I was walking down Columbus towards Montgomery, heading for the BART station on Market, making my way home. No real hurry, just meandering. My dogs were barking and it had been a rough day. My audition at The Cackle Factory hadn’t exactly killed. Well, except maybe for my stand-up career, which was definitely on life-support. I needed a drink. A nice midday martini would hit the spot. That’s not exactly my part of town so I started to keep an eye out for a likely watering hole. One with few windows and a bartender with a heavy pouring hand.
Finally, wedged among the seemingly endless blocks of Italian restaurants with clever foodie names, one after another, I finally spotted a blue neon sign that simply said “Drinks!” It pointed down a narrow alley towards a heavy wooden door under a sign that said, “Joe’s Bar.” And in smaller print underneath, “Just Drinks, No Food.” Perfect.
Walking through the door was like going blind. I heard an instrumental piano version of “Fly Me to the Moon,” but couldn’t make out a damn thing at first. As my eyes adjusted to the dim lighting and the room came into focus, I could see it was a small place. The bar, with eight or ten stools was to my left. I felt emboldened enough to take another step or two forward. Along the wall to the right were four or five booths, some of them occupied.
In the booth closest to the door sat a man and a dog. The dog, a mid-sized hound mix, sat upright and attentive as the man spoke passionately, “DiMaggio? Are you serious? If it’s not Ruth, it’s gotta be Willie Mays. 600-plus homers, a dozen golden gloves, a whole-hell-of-a-lot-a base hits and stolen bases. As a perfect combination of power and speed, he’s gotta be number one or two at worst.”
At the very back booth sat what I took to be three attractive women. The woman with her back to me was blonde. Facing me were a redhead and a brunette. What with the distance and the loud piano music, I couldn’t make out what they were saying, but the redhead and brunette seemed to be executing a synchronized tandem face-palm.
When I glanced left I was startled to see a horse, and a sad-looking horse at that, seated at the end of the bar nearest me, talking to the bartender.
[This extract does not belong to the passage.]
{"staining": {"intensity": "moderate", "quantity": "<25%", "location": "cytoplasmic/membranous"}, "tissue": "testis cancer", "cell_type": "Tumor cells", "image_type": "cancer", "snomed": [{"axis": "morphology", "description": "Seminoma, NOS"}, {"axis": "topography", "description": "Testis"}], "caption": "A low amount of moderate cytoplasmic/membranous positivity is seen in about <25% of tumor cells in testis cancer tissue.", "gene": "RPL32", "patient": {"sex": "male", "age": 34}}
Next to the horse and standing on the bar itself was a very small piano, the source of the live cocktail music, being played by a pianist who could not have been more than a foot tall. The horse was saying, “Some assholes call it resting horse face. I can’t help it though. It’s just how I look.” The bartender nodded sympathetically as he wiped the bar.
The middle bar stools were taken up by three men. The first sported an impressive pompadour and a lime-green leisure suit. The man in the middle wore a priest’s collar. The third was wearing a yarmulke; he sounded uncannily like Jackie Mason. “I don’t mind most of them,” the Jackie Mason sound-alike was saying, “But the brothel ones? You want I should laugh at that? There’s nothing funny about a man of the cloth visiting such a place. Am I right?”
“Hallelujah!” said Pompadour man.
I’d had enough. “What is this place,” I shouted, “some kind of joke?”
Everyone in the joint looked up. A flurry of nods and shrugs made its way around the room.
The dog said, “No shit, Sherlock.”
I went home and made my own martini.